La lancha se mecía suavemente en aguas estancadas, avanzando lentamente con el acompasado traqueteo de un motor humeante y olor a aceite quemado. En ella, dos baqueanos de esas selvas, uno a cargo del motor, un médico y él, avanzaban con destino al leprosario escondido. “Quiere ver algo Don Pedro” gritó respetuosamente, por encima del traqueteo, uno de los baqueanos que nunca largaba su machete ni su carabina. “¿Qué cosa?” atinó a responder mi tío, esperando que le mostraran un animal raro en esa selva verde oscura e impenetrable que los rodeaba, tal vez algún loro de colores azul y rojo profundo, o alguna destreza propia de quienes saben que allí son superiores a ese “jefecito”, frecuentemente con el único tiro de su carabina. Pero no. El baqueano abrió una bolsa de arpillera que tenía en un rincón de la embarcación y atada de un alambre a un palo lanzó al agua un pedazo grande de “bicho”. “Vizcacha o carpincho tal vez” respondió el tío a los que preguntaron qué era y siguió, “Ni bien tocó el agua, el arroyo comenzó a hervir y burbujear, como una cacerola al fuego. Un ratito después, pero nada, un ratito nomás…” y el tío hacía el gesto de lanzar algo al agua con ambas manos y nos dejaba en silencio, con ojos grandes y mandíbulas caídas, ese ratito que nos quería mostrar, “el baqueano sacó al bicho del agua puro hueso, hasta con algún pescado prendido todavía”. A cierta edad, la vida y la muerte que separan al pez del pescado no existen en el léxico de los niños y esto él lo sabía, y había que hacer entender a la audiencia de dientes de leche de qué hablaba. Luego de un nuevo silencio, meciendo con sus manos juntas, al palo imaginario que sujetaba con un alambre un manojo de huesos en el aire, que se bamboleaba frente a la mirada absorta de nosotros, los niños, huesos que veíamos ahí, asquerosos, con las pirañas prendidas, en nuestra imaginación selvática, entonces él nos asustaba dejándonos caer encima ese esqueleto de “bicho” tan real, tan falso, tan imaginado.

Ahí ponía más graves sus palabras y nos anunciaba: “pirañas, el animal más peligroso de esas aguas, porque solas pueden parecer chicas, así son, más o menos” marcando entre las manos una medida incierta, “pero juntas son mortales. Llegan probando todo lo que encuentran y si de la dentellada sale sangre, se desata el vendaval de plata de sus cuerpitos desesperados por llevarse su porción de la presa”.

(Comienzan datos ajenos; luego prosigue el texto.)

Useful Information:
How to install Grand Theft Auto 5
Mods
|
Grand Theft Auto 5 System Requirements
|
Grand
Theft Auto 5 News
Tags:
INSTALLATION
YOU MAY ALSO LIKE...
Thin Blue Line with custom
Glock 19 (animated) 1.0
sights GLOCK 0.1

Se enderezaba en la silla, guardó el palo imaginario con huesos y todo y pícaro nos decía “ahora quédense quietitos ahí, no apoyen las manos en el agua, que las pirañas están siempre atentas”. Salíamos todos corriendo a la seguridad del patio de tierra, bien de tierra.

Siempre me impresionó esta imagen de algo que pudiera descarnar a un animal en minutos o segundos, arrancando pedazos de la presa para dar lugar a una amiga que venga por atrás a morder su porción sin piedad, sin pausa, sin consecuencias, protegidas por el grupo, a la derecha y a la izquierda. Hasta que quede el hueso.

Habló Batakis, en sus trajes elegantes, llegaron las pirañas.